(Stored data)
----
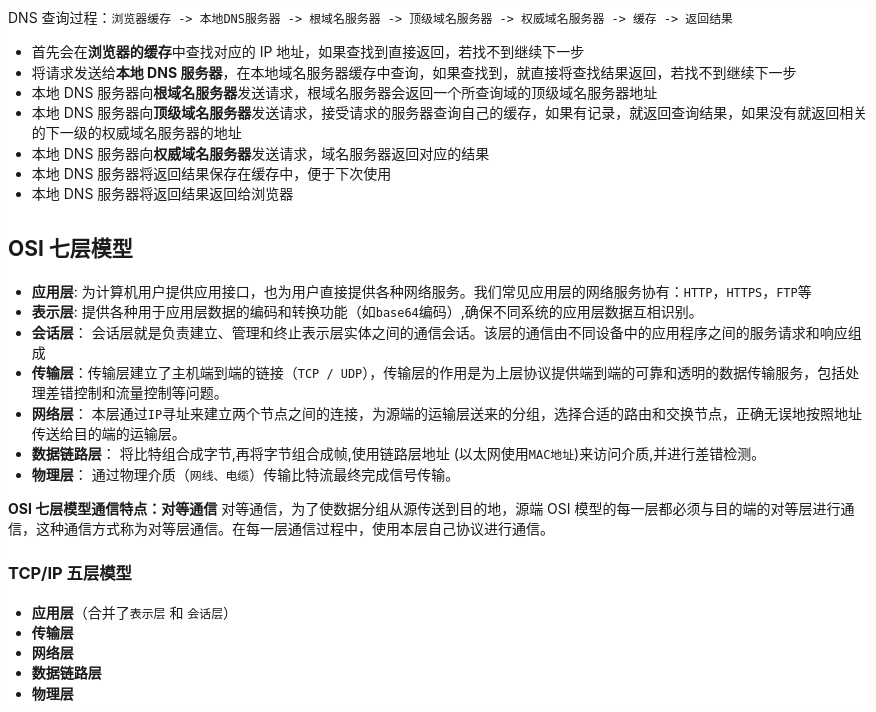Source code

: DNS 查询过程：`浏览器缓存 -> 本地DNS服务器 -> 根域名服务器 -> 顶级域名服务器 -> 权威域名服务器 -> 缓存 -> 返回结果`

- 首先会在**浏览器的缓存**中查找对应的 IP 地址，如果查找到直接返回，若找不到继续下一步
- 将请求发送给**本地 DNS 服务器**，在本地域名服务器缓存中查询，如果查找到，就直接将查找结果返回，若找不到继续下一步
- 本地 DNS 服务器向**根域名服务器**发送请求，根域名服务器会返回一个所查询域的顶级域名服务器地址
- 本地 DNS 服务器向**顶级域名服务器**发送请求，接受请求的服务器查询自己的缓存，如果有记录，就返回查询结果，如果没有就返回相关的下一级的权威域名服务器的地址
- 本地 DNS 服务器向**权威域名服务器**发送请求，域名服务器返回对应的结果
- 本地 DNS 服务器将返回结果保存在缓存中，便于下次使用
- 本地 DNS 服务器将返回结果返回给浏览器

## OSI 七层模型

- **应用层**: 为计算机用户提供应用接口，也为用户直接提供各种网络服务。我们常见应用层的网络服务协有：`HTTP`，`HTTPS`，`FTP`等
- **表示层**: 提供各种用于应用层数据的编码和转换功能（如`base64`编码）,确保不同系统的应用层数据互相识别。
- **会话层**： 会话层就是负责建立、管理和终止表示层实体之间的通信会话。该层的通信由不同设备中的应用程序之间的服务请求和响应组成
- **传输层**：传输层建立了主机端到端的链接（`TCP / UDP`），传输层的作用是为上层协议提供端到端的可靠和透明的数据传输服务，包括处理差错控制和流量控制等问题。
- **网络层**： 本层通过`IP`寻址来建立两个节点之间的连接，为源端的运输层送来的分组，选择合适的路由和交换节点，正确无误地按照地址传送给目的端的运输层。
- **数据链路层**： 将比特组合成字节,再将字节组合成帧,使用链路层地址 (以太网使用`MAC地址`)来访问介质,并进行差错检测。
- **物理层**： 通过物理介质（`网线、电缆`）传输比特流最终完成信号传输。

**OSI 七层模型通信特点：对等通信** 对等通信，为了使数据分组从源传送到目的地，源端 OSI 模型的每一层都必须与目的端的对等层进行通信，这种通信方式称为对等层通信。在每一层通信过程中，使用本层自己协议进行通信。

### TCP/IP 五层模型

- **应用层**（合并了`表示层` 和 `会话层`）
- **传输层**
- **网络层**
- **数据链路层**
- **物理层**
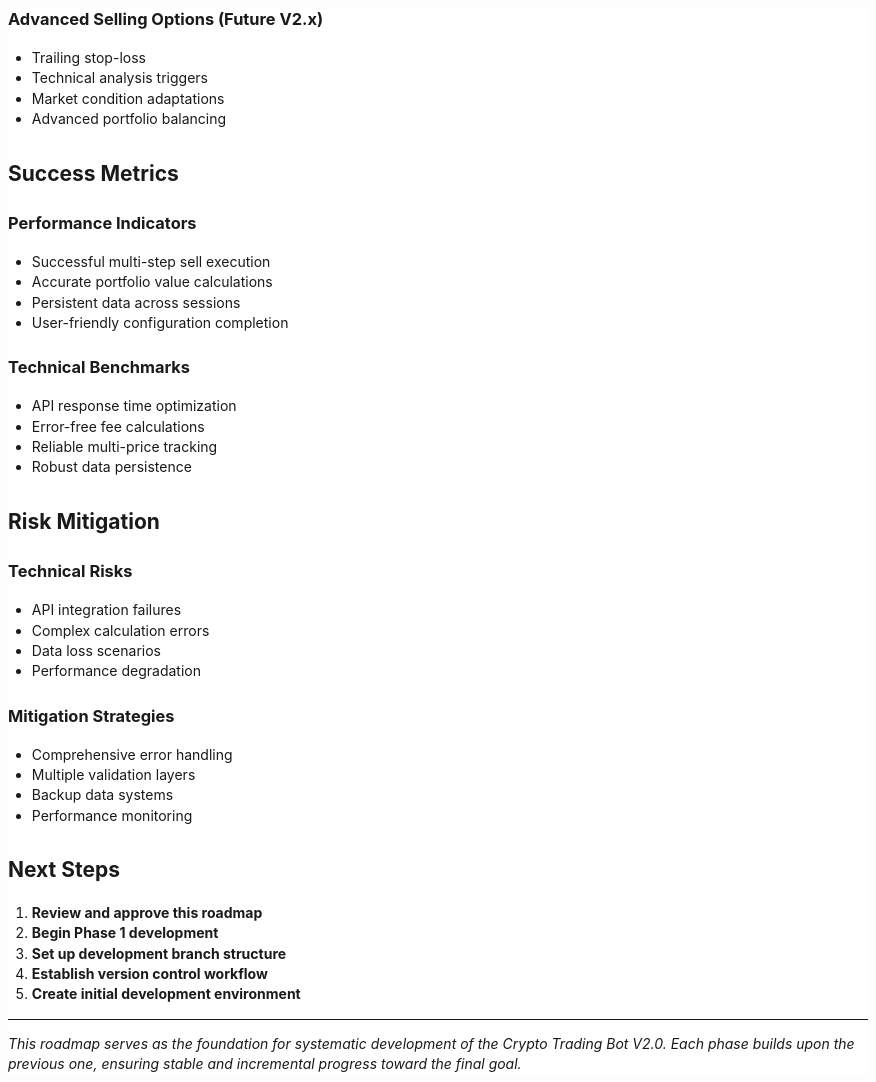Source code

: ### Advanced Selling Options (Future V2.x)
- Trailing stop-loss
- Technical analysis triggers
- Market condition adaptations
- Advanced portfolio balancing

## Success Metrics

### Performance Indicators
- Successful multi-step sell execution
- Accurate portfolio value calculations
- Persistent data across sessions
- User-friendly configuration completion

### Technical Benchmarks
- API response time optimization
- Error-free fee calculations
- Reliable multi-price tracking
- Robust data persistence

## Risk Mitigation

### Technical Risks
- API integration failures
- Complex calculation errors
- Data loss scenarios
- Performance degradation

### Mitigation Strategies
- Comprehensive error handling
- Multiple validation layers
- Backup data systems
- Performance monitoring

## Next Steps

1. **Review and approve this roadmap**
2. **Begin Phase 1 development**
3. **Set up development branch structure**
4. **Establish version control workflow**
5. **Create initial development environment**

---

*This roadmap serves as the foundation for systematic development of the Crypto Trading Bot V2.0. Each phase builds upon the previous one, ensuring stable and incremental progress toward the final goal.*
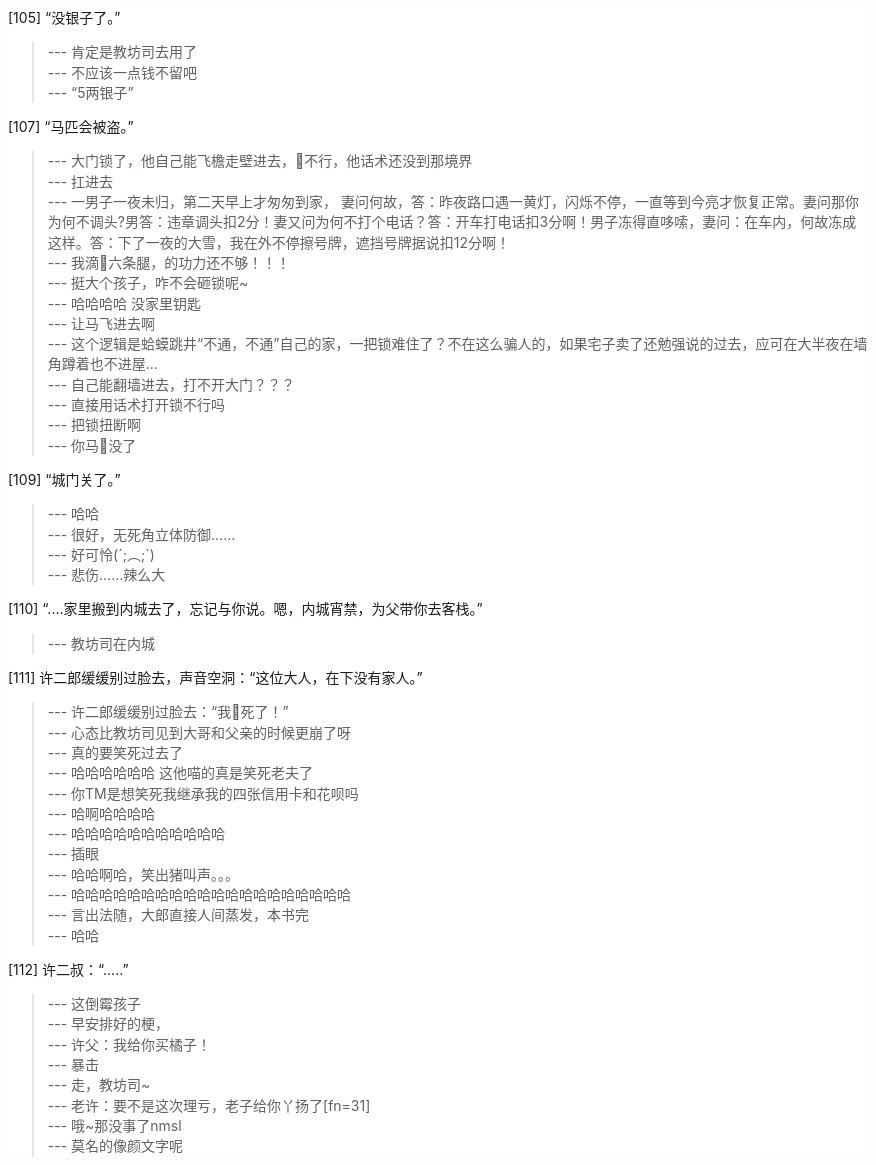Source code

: [105] “没银子了。”
>--- 肯定是教坊司去用了<br>
>--- 不应该一点钱不留吧<br>
>--- “5两银子”<br>

[107] “马匹会被盗。”
>--- 大门锁了，他自己能飞檐走壁进去，🐴不行，他话术还没到那境界<br>
>--- 扛进去<br>
>--- 一男子一夜未归，第二天早上才匆匆到家，
妻问何故，答：昨夜路口遇一黄灯，闪烁不停，一直等到今亮才恢复正常。妻问那你为何不调头?男答：违章调头扣2分！妻又问为何不打个电话？答：开车打电话扣3分啊！男子冻得直哆嗦，妻问：在车内，何故冻成这样。答：下了一夜的大雪，我在外不停擦号牌，遮挡号牌据说扣12分啊！<br>
>--- 我滴🐴六条腿，的功力还不够！！！<br>
>--- 挺大个孩子，咋不会砸锁呢~<br>
>--- 哈哈哈哈 没家里钥匙<br>
>--- 让马飞进去啊<br>
>--- 这个逻辑是蛤蟆跳井“不通，不通”自己的家，一把锁难住了？不在这么骗人的，如果宅子卖了还勉强说的过去，应可在大半夜在墙角蹲着也不进屋…<br>
>--- 自己能翻墙进去，打不开大门？？？<br>
>--- 直接用话术打开锁不行吗<br>
>--- 把锁扭断啊<br>
>--- 你马🐴没了<br>

[109] “城门关了。”
>--- 哈哈<br>
>--- 很好，无死角立体防御……<br>
>--- 好可怜(´;︵;`)<br>
>--- 悲伤……辣么大<br>

[110] “....家里搬到内城去了，忘记与你说。嗯，内城宵禁，为父带你去客栈。”
>--- 教坊司在内城<br>

[111] 许二郎缓缓别过脸去，声音空洞：“这位大人，在下没有家人。”
>--- 许二郎缓缓别过脸去：“我🐴死了！”<br>
>--- 心态比教坊司见到大哥和父亲的时候更崩了呀<br>
>--- 真的要笑死过去了<br>
>--- 哈哈哈哈哈哈 这他喵的真是笑死老夫了<br>
>--- 你TM是想笑死我继承我的四张信用卡和花呗吗<br>
>--- 哈啊哈哈哈哈<br>
>--- 哈哈哈哈哈哈哈哈哈哈哈<br>
>--- 插眼<br>
>--- 哈哈啊哈，笑出猪叫声。。。<br>
>--- 哈哈哈哈哈哈哈哈哈哈哈哈哈哈哈哈哈哈哈哈<br>
>--- 言出法随，大郎直接人间蒸发，本书完<br>
>--- 哈哈<br>

[112] 许二叔：“.....”
>--- 这倒霉孩子<br>
>--- 早安排好的梗，<br>
>--- 许父：我给你买橘子！<br>
>--- 暴击<br>
>--- 走，教坊司~<br>
>--- 老许：要不是这次理亏，老子给你丫扬了[fn=31]<br>
>--- 哦~那没事了nmsl<br>
>--- 莫名的像颜文字呢<br>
----
## Action item
Please copy all of the lines above word for word, leaving out the pictures.

## Output of the exercise
Source code

: DNS 查询过程：`浏览器缓存 -> 本地DNS服务器 -> 根域名服务器 -> 顶级域名服务器 -> 权威域名服务器 -> 缓存 -> 返回结果`

- 首先会在**浏览器的缓存**中查找对应的 IP 地址，如果查找到直接返回，若找不到继续下一步
- 将请求发送给**本地 DNS 服务器**，在本地域名服务器缓存中查询，如果查找到，就直接将查找结果返回，若找不到继续下一步
- 本地 DNS 服务器向**根域名服务器**发送请求，根域名服务器会返回一个所查询域的顶级域名服务器地址
- 本地 DNS 服务器向**顶级域名服务器**发送请求，接受请求的服务器查询自己的缓存，如果有记录，就返回查询结果，如果没有就返回相关的下一级的权威域名服务器的地址
- 本地 DNS 服务器向**权威域名服务器**发送请求，域名服务器返回对应的结果
- 本地 DNS 服务器将返回结果保存在缓存中，便于下次使用
- 本地 DNS 服务器将返回结果返回给浏览器

## OSI 七层模型

- **应用层**: 为计算机用户提供应用接口，也为用户直接提供各种网络服务。我们常见应用层的网络服务协有：`HTTP`，`HTTPS`，`FTP`等
- **表示层**: 提供各种用于应用层数据的编码和转换功能（如`base64`编码）,确保不同系统的应用层数据互相识别。
- **会话层**： 会话层就是负责建立、管理和终止表示层实体之间的通信会话。该层的通信由不同设备中的应用程序之间的服务请求和响应组成
- **传输层**：传输层建立了主机端到端的链接（`TCP / UDP`），传输层的作用是为上层协议提供端到端的可靠和透明的数据传输服务，包括处理差错控制和流量控制等问题。
- **网络层**： 本层通过`IP`寻址来建立两个节点之间的连接，为源端的运输层送来的分组，选择合适的路由和交换节点，正确无误地按照地址传送给目的端的运输层。
- **数据链路层**： 将比特组合成字节,再将字节组合成帧,使用链路层地址 (以太网使用`MAC地址`)来访问介质,并进行差错检测。
- **物理层**： 通过物理介质（`网线、电缆`）传输比特流最终完成信号传输。

**OSI 七层模型通信特点：对等通信** 对等通信，为了使数据分组从源传送到目的地，源端 OSI 模型的每一层都必须与目的端的对等层进行通信，这种通信方式称为对等层通信。在每一层通信过程中，使用本层自己协议进行通信。

### TCP/IP 五层模型

- **应用层**（合并了`表示层` 和 `会话层`）
- **传输层**
- **网络层**
- **数据链路层**
- **物理层**
Source code

: ### Advanced Selling Options (Future V2.x)
- Trailing stop-loss
- Technical analysis triggers
- Market condition adaptations
- Advanced portfolio balancing

## Success Metrics

### Performance Indicators
- Successful multi-step sell execution
- Accurate portfolio value calculations
- Persistent data across sessions
- User-friendly configuration completion

### Technical Benchmarks
- API response time optimization
- Error-free fee calculations
- Reliable multi-price tracking
- Robust data persistence

## Risk Mitigation

### Technical Risks
- API integration failures
- Complex calculation errors
- Data loss scenarios
- Performance degradation

### Mitigation Strategies
- Comprehensive error handling
- Multiple validation layers
- Backup data systems
- Performance monitoring

## Next Steps

1. **Review and approve this roadmap**
2. **Begin Phase 1 development**
3. **Set up development branch structure**
4. **Establish version control workflow**
5. **Create initial development environment**

---

*This roadmap serves as the foundation for systematic development of the Crypto Trading Bot V2.0. Each phase builds upon the previous one, ensuring stable and incremental progress toward the final goal.*
Source code

: [105] “没银子了。”
>--- 肯定是教坊司去用了<br>
>--- 不应该一点钱不留吧<br>
>--- “5两银子”<br>

[107] “马匹会被盗。”
>--- 大门锁了，他自己能飞檐走壁进去，🐴不行，他话术还没到那境界<br>
>--- 扛进去<br>
>--- 一男子一夜未归，第二天早上才匆匆到家，
妻问何故，答：昨夜路口遇一黄灯，闪烁不停，一直等到今亮才恢复正常。妻问那你为何不调头?男答：违章调头扣2分！妻又问为何不打个电话？答：开车打电话扣3分啊！男子冻得直哆嗦，妻问：在车内，何故冻成这样。答：下了一夜的大雪，我在外不停擦号牌，遮挡号牌据说扣12分啊！<br>
>--- 我滴🐴六条腿，的功力还不够！！！<br>
>--- 挺大个孩子，咋不会砸锁呢~<br>
>--- 哈哈哈哈 没家里钥匙<br>
>--- 让马飞进去啊<br>
>--- 这个逻辑是蛤蟆跳井“不通，不通”自己的家，一把锁难住了？不在这么骗人的，如果宅子卖了还勉强说的过去，应可在大半夜在墙角蹲着也不进屋…<br>
>--- 自己能翻墙进去，打不开大门？？？<br>
>--- 直接用话术打开锁不行吗<br>
>--- 把锁扭断啊<br>
>--- 你马🐴没了<br>

[109] “城门关了。”
>--- 哈哈<br>
>--- 很好，无死角立体防御……<br>
>--- 好可怜(´;︵;`)<br>
>--- 悲伤……辣么大<br>

[110] “....家里搬到内城去了，忘记与你说。嗯，内城宵禁，为父带你去客栈。”
>--- 教坊司在内城<br>

[111] 许二郎缓缓别过脸去，声音空洞：“这位大人，在下没有家人。”
>--- 许二郎缓缓别过脸去：“我🐴死了！”<br>
>--- 心态比教坊司见到大哥和父亲的时候更崩了呀<br>
>--- 真的要笑死过去了<br>
>--- 哈哈哈哈哈哈 这他喵的真是笑死老夫了<br>
>--- 你TM是想笑死我继承我的四张信用卡和花呗吗<br>
>--- 哈啊哈哈哈哈<br>
>--- 哈哈哈哈哈哈哈哈哈哈哈<br>
>--- 插眼<br>
>--- 哈哈啊哈，笑出猪叫声。。。<br>
>--- 哈哈哈哈哈哈哈哈哈哈哈哈哈哈哈哈哈哈哈哈<br>
>--- 言出法随，大郎直接人间蒸发，本书完<br>
>--- 哈哈<br>

[112] 许二叔：“.....”
>--- 这倒霉孩子<br>
>--- 早安排好的梗，<br>
>--- 许父：我给你买橘子！<br>
>--- 暴击<br>
>--- 走，教坊司~<br>
>--- 老许：要不是这次理亏，老子给你丫扬了[fn=31]<br>
>--- 哦~那没事了nmsl<br>
>--- 莫名的像颜文字呢<br>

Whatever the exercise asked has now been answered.